Henry Sackford, the English "Master of Toyles" was paid for collecting 40 deer for Scotland in March 1597. James Hudson brought 28 live deer to Scotland in April and James VI made a trip to Leith to see them. The deer were taken to Falkland in carts.

== Rayne and Dodsworth ==
In August 1594, James VI requested that the governor of Berwick-upon-Tweed allow Cuthbert Rayne and another English huntsman Edward Dodsworth to cross the border. He was surprised they had been hindered, as he thought the governor "lovit the game your selfe sum tymes". This incident accords with the description given by his cousin in 1613, that Rayne visited Scotland in the hunting season. His companion, Edward Dodsworth from Chevington or Romaldkirk in Teesdale, died in 1630 and was buried at Warkworth, where his gravestone blazoned with three bugles recorded him as "huntsman to King James". His brother and nephews also served as royal huntsmen.
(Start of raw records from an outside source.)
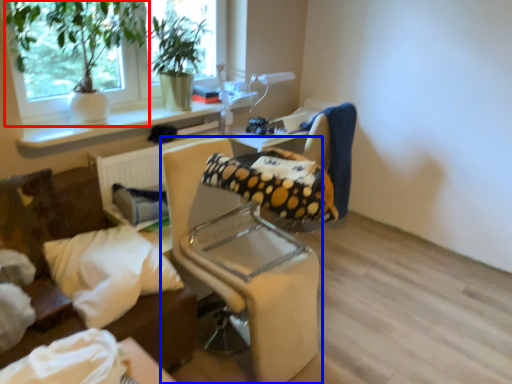
Question: Which point is further to the camera, houseplant (highlighted by a red box) or chair (highlighted by a blue box)?

Choices:
 (A) houseplant
 (B) chair

Answer: (A)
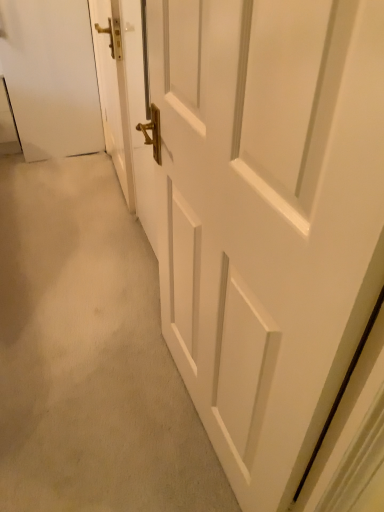
Question: Is white wooden door at left, which is the 2th door in right-to-left order, situated inside white matte door at center, the 2th door positioned from the left, or outside?

Choices:
 (A) outside
 (B) inside

Answer: (A)

Question: In terms of height, does white wooden door at left, positioned as the 1th door in left-to-right order, look taller or shorter compared to white matte door at center, the 2th door positioned from the left?

Choices:
 (A) tall
 (B) short

Answer: (B)

Question: Based on their sizes in the image, would you say white wooden door at left, which is the 2th door in right-to-left order, is bigger or smaller than white matte door at center, the first door positioned from the right?

Choices:
 (A) small
 (B) big

Answer: (A)

Question: From a real-world perspective, is white matte door at center, the 2th door positioned from the left, physically located above or below white wooden door at left, positioned as the 1th door in left-to-right order?

Choices:
 (A) above
 (B) below

Answer: (A)

Question: Looking at their shapes, would you say white matte door at center, the 2th door positioned from the left, is wider or thinner than white wooden door at left, positioned as the 1th door in left-to-right order?

Choices:
 (A) thin
 (B) wide

Answer: (B)

Question: Does point (266, 70) appear closer or farther from the camera than point (104, 78)?

Choices:
 (A) closer
 (B) farther

Answer: (A)

Question: From their relative heights in the image, would you say white matte door at center, the first door positioned from the right, is taller or shorter than white wooden door at left, positioned as the 1th door in left-to-right order?

Choices:
 (A) short
 (B) tall

Answer: (B)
==Robert Rayne, royal huntsman==
In England, Robert Rayne was yeoman of the privy harriers and sergeant of the "old buck hounds" a pack transferred by James VI and I to the use of his son Henry Frederick, Prince of Wales. His appointment as a yeoman pricker of the privy harriers for life was confirmed in 1626 by Charles I. Robert Rayne worked with Walter Rayne, Cuthbert Armourer, and members of the Dodsworth family.